[[ EXERCISE MATERIALS, beginning ]]

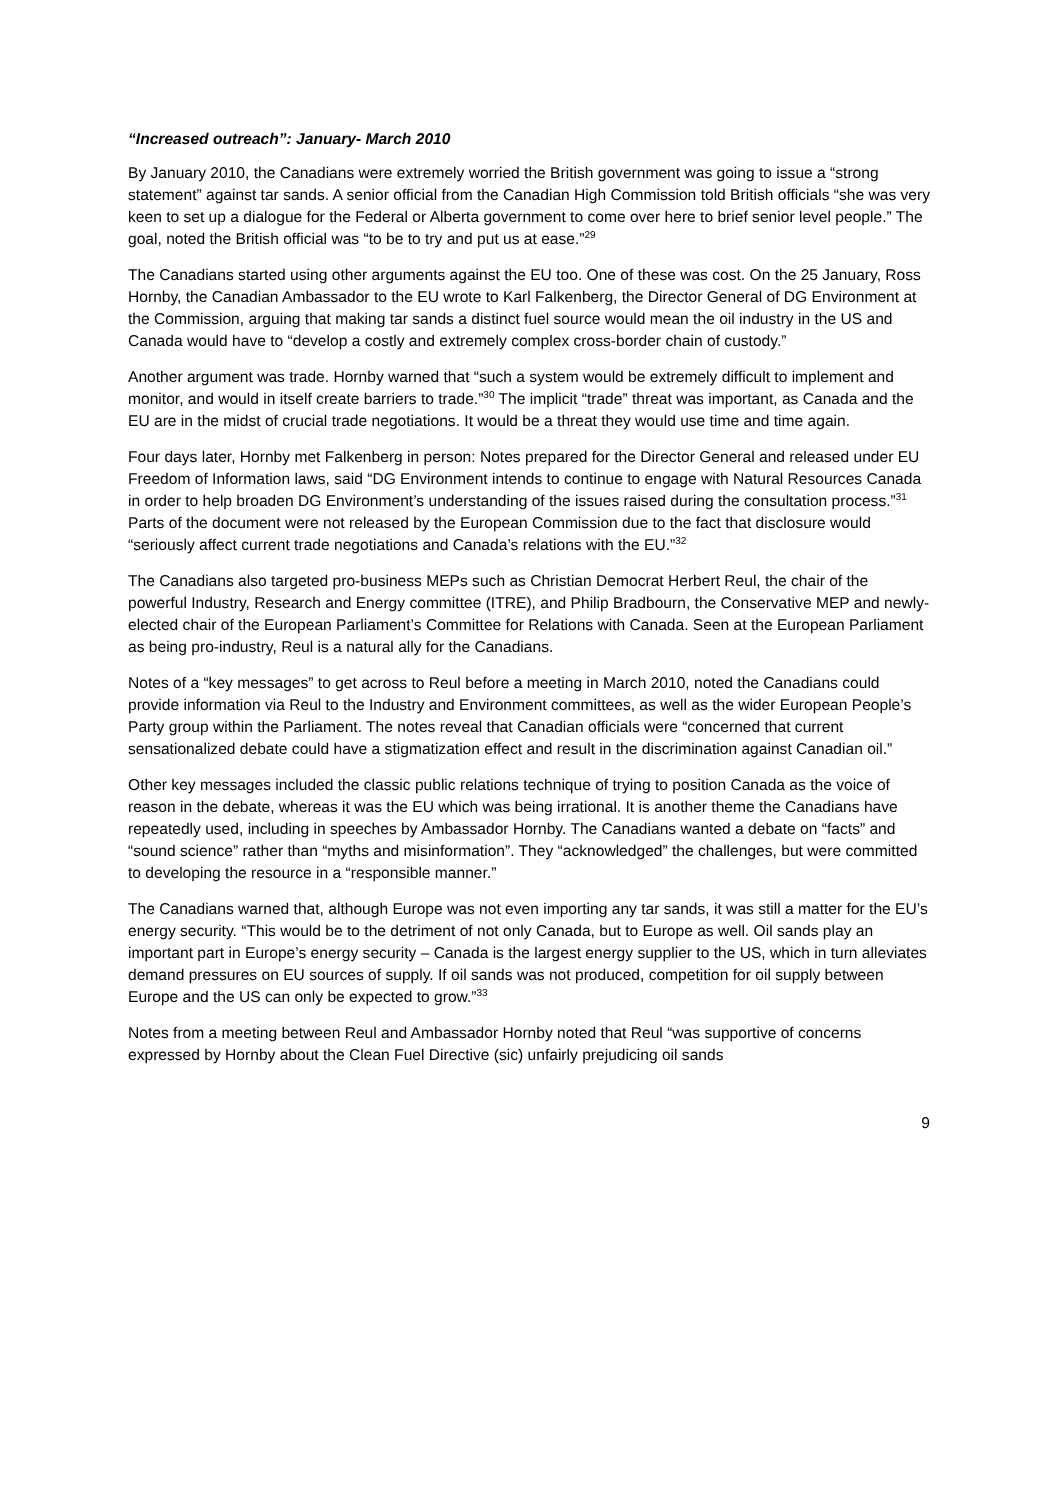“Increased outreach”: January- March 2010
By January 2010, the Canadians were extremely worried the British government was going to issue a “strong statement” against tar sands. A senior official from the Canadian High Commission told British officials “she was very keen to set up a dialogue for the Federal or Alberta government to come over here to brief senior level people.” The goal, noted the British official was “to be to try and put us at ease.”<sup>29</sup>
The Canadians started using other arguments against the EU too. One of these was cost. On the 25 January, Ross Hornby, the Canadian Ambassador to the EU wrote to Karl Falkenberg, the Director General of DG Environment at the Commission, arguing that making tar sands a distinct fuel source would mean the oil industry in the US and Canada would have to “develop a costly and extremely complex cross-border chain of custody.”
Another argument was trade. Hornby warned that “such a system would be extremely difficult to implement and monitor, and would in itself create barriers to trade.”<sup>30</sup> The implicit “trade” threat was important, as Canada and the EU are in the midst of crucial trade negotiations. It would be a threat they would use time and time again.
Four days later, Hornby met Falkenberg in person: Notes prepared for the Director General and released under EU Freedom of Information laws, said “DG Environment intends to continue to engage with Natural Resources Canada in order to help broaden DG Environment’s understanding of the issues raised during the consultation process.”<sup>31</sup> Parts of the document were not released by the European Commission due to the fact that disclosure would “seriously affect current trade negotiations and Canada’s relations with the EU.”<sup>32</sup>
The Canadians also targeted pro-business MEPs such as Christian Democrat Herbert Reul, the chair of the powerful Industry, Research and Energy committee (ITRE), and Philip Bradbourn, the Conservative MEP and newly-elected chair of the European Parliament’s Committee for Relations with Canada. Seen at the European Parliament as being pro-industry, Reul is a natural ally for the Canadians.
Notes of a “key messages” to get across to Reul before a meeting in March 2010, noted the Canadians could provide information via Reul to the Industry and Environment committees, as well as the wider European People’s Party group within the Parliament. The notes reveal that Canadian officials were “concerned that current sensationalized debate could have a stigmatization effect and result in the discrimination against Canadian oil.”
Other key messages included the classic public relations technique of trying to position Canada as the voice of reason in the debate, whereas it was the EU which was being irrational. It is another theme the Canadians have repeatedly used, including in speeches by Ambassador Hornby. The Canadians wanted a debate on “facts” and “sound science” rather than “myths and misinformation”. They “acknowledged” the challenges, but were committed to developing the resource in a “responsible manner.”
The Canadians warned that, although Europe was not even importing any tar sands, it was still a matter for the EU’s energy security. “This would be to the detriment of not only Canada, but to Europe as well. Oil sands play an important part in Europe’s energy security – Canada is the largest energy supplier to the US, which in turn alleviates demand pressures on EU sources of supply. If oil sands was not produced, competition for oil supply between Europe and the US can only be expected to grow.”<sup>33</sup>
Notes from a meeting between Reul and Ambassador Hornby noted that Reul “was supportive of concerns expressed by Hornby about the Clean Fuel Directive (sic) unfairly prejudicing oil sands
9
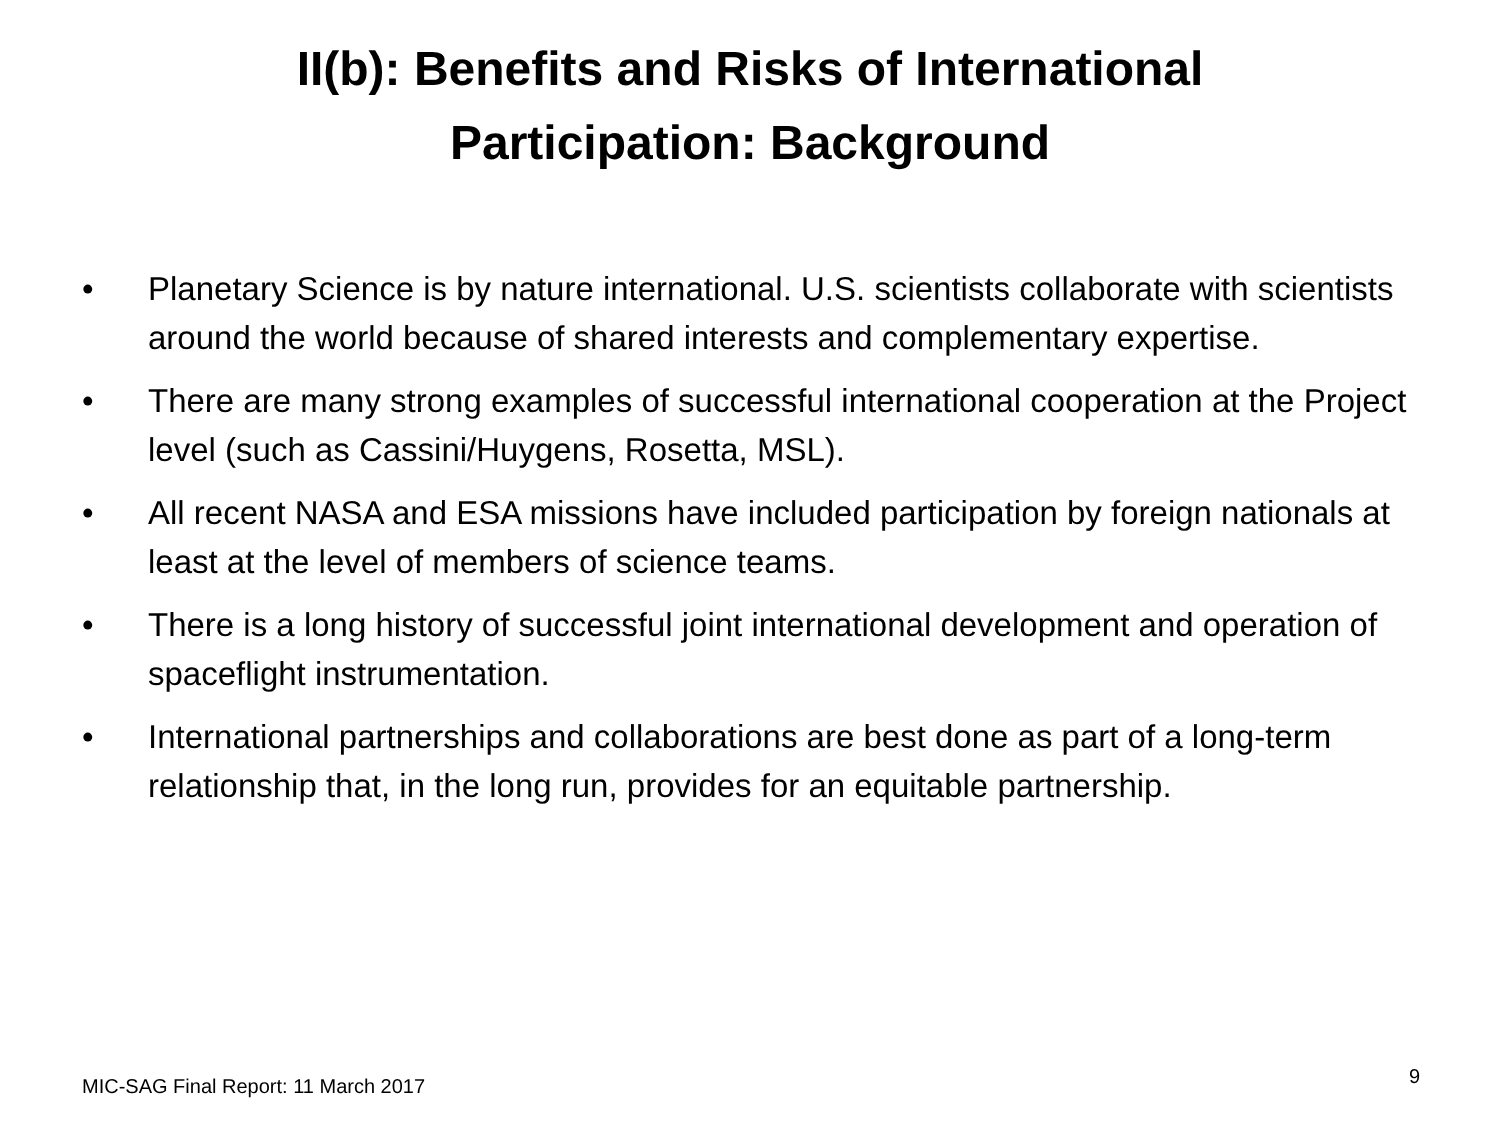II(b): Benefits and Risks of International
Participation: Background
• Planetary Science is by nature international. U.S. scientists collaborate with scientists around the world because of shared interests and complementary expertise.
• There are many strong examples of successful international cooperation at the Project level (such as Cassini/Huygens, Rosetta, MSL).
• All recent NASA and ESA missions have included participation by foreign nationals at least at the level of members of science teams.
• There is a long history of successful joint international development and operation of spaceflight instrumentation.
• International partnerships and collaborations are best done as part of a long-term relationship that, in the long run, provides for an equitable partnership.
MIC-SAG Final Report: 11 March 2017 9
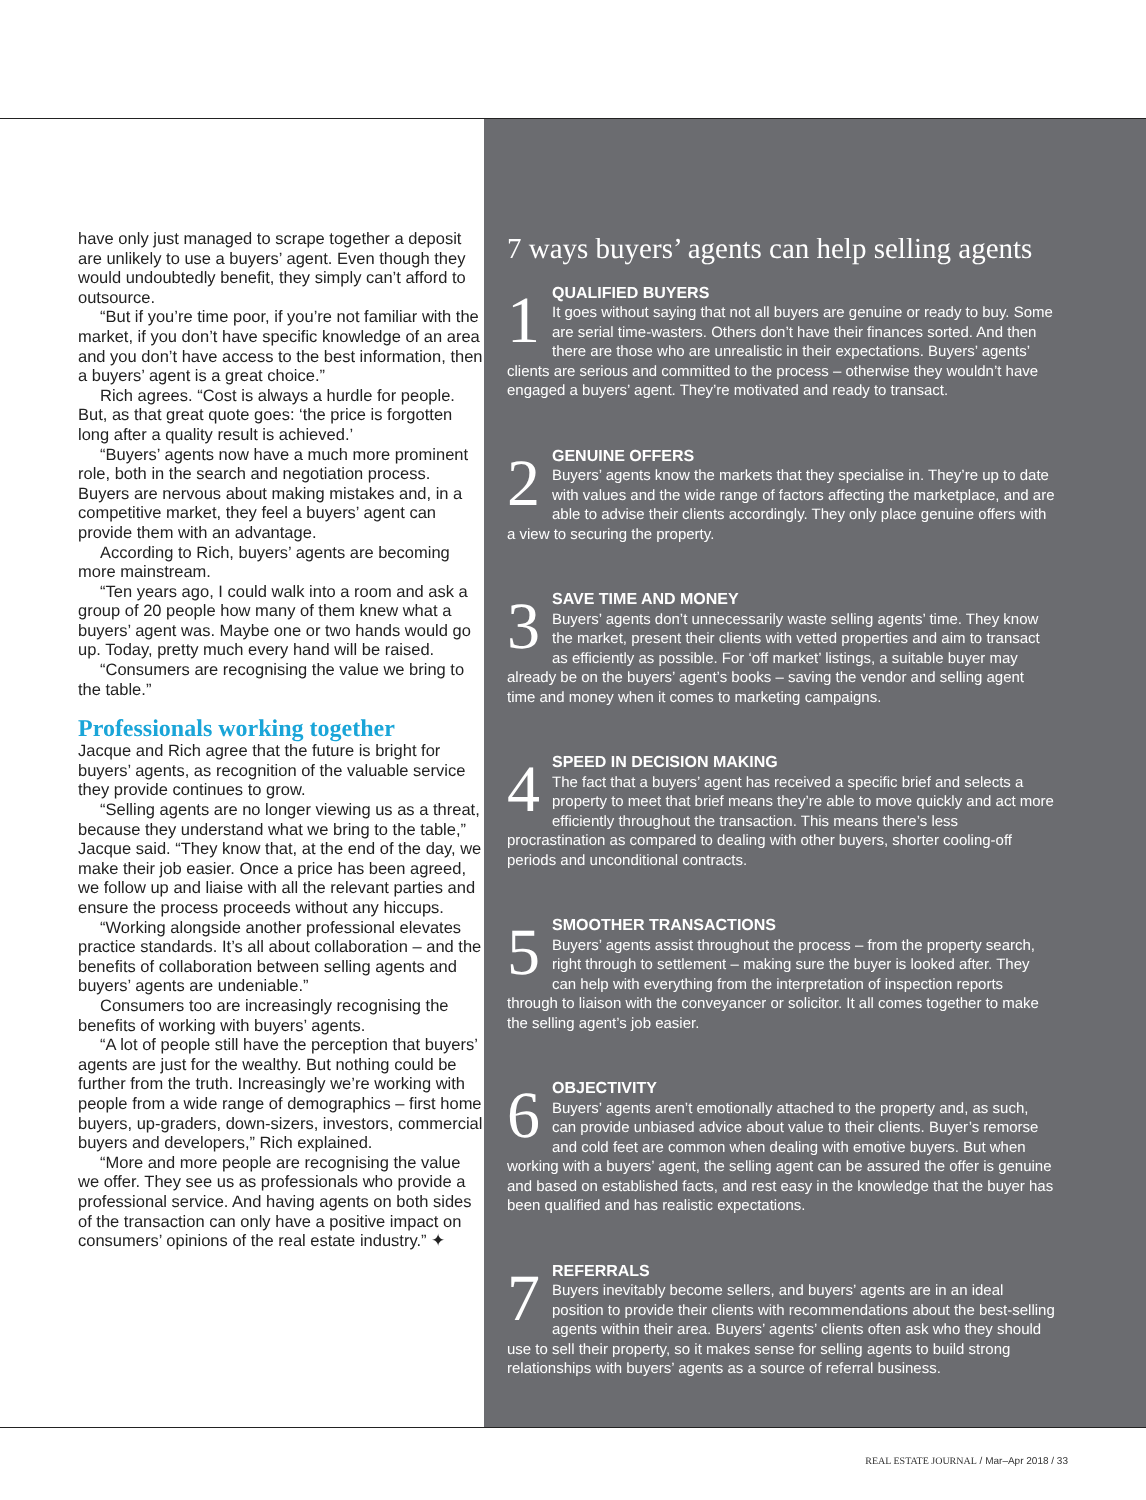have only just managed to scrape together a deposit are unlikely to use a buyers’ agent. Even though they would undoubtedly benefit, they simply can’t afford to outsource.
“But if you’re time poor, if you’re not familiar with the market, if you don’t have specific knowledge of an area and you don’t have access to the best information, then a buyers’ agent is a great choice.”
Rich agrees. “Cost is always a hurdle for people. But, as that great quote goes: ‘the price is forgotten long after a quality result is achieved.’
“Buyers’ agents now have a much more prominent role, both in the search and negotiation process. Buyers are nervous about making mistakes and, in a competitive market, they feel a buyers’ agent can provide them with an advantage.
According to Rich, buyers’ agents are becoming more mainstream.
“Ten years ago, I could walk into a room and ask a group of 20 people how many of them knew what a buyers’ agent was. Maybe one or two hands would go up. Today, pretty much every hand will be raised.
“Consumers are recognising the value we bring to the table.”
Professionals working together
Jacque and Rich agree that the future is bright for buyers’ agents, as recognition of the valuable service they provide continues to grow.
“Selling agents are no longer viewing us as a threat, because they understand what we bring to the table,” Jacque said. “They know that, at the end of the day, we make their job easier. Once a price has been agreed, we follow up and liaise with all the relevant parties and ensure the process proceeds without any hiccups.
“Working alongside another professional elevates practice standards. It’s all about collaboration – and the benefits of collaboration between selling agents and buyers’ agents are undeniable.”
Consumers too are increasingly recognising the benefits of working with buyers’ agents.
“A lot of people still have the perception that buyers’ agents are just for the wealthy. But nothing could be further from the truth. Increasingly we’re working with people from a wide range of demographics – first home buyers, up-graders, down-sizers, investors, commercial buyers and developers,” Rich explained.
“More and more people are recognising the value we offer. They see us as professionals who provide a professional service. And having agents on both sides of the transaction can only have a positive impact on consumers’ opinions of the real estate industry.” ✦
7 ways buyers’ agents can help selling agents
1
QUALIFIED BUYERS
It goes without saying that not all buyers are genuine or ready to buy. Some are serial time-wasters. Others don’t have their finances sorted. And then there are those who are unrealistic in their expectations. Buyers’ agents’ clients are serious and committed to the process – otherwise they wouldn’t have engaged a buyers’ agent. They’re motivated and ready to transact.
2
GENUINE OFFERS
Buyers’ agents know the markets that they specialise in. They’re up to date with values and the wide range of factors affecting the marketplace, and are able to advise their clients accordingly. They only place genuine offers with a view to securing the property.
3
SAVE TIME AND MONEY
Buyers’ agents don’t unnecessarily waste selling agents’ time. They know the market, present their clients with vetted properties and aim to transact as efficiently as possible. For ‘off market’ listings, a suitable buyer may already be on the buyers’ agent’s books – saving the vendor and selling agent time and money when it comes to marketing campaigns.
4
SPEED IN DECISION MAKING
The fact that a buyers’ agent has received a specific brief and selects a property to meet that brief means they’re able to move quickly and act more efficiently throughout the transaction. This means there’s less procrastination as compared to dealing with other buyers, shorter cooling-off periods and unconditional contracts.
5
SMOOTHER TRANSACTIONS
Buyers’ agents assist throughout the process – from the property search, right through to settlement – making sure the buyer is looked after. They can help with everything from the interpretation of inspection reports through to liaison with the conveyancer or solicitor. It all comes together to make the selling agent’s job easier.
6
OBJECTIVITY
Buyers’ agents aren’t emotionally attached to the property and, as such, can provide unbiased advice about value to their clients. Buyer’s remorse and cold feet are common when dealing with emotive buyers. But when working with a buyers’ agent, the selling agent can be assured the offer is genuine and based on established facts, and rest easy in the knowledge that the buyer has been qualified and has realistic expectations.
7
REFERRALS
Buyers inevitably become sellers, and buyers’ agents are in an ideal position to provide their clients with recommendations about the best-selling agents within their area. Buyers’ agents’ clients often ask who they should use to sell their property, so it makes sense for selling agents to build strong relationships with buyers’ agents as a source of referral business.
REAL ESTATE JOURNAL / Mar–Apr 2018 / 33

[[ EXERCISE MATERIALS, end ]]

▶ WORK INSTRUCTIONS:
Across the records above, how many lines does the word "throughout" appear on? Reply with the number only.

▶ SOLUTION TO THE EXERCISE:
2